Copy every one of the lines below word for word.

_Data to use_.
========================================

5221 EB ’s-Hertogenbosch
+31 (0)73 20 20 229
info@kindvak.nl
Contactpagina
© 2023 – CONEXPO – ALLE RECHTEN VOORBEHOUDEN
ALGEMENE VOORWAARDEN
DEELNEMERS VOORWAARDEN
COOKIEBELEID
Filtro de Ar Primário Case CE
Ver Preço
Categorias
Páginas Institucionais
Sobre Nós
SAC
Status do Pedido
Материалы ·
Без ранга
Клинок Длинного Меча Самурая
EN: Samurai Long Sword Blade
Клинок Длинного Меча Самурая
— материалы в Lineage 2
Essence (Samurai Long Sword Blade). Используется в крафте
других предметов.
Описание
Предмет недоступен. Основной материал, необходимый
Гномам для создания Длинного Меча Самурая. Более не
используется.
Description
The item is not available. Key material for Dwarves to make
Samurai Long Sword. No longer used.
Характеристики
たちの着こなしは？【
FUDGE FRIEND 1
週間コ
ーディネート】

========================================

_Exercise answer_.
5221 EB ’s-Hertogenbosch
+31 (0)73 20 20 229
info@kindvak.nl
Contactpagina
© 2023 – CONEXPO – ALLE RECHTEN VOORBEHOUDEN
ALGEMENE VOORWAARDEN
DEELNEMERS VOORWAARDEN
COOKIEBELEID
Filtro de Ar Primário Case CE
Ver Preço
Categorias
Páginas Institucionais
Sobre Nós
SAC
Status do Pedido
Материалы ·
Без ранга
Клинок Длинного Меча Самурая
EN: Samurai Long Sword Blade
Клинок Длинного Меча Самурая
— материалы в Lineage 2
Essence (Samurai Long Sword Blade). Используется в крафте
других предметов.
Описание
Предмет недоступен. Основной материал, необходимый
Гномам для создания Длинного Меча Самурая. Более не
используется.
Description
The item is not available. Key material for Dwarves to make
Samurai Long Sword. No longer used.
Характеристики
たちの着こなしは？【
FUDGE FRIEND 1
週間コ
ーディネート】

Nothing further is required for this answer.